*** Exercise data Section Begins ***
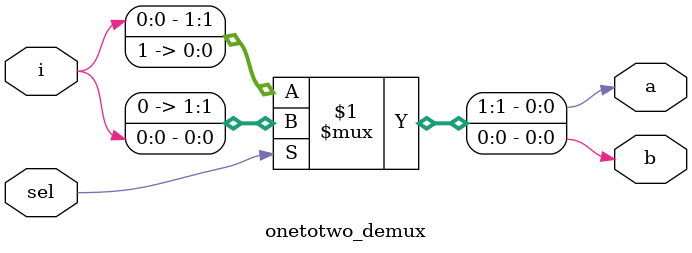
<source format=v>
module onetotwo_demux(
  input sel,
  input i,
  output a,b
);
  
  assign {a,b}=sel?{1'b0,i}:{i,1'b1};
endmodule

</source>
*** Exercise data Section Ends ***
**Activity:**
The data above needs to be retyped exactly, with the images left out.

**Response below:**
<source format=v>
module onetotwo_demux(
  input sel,
  input i,
  output a,b
);
  
  assign {a,b}=sel?{1'b0,i}:{i,1'b1};
endmodule

</source>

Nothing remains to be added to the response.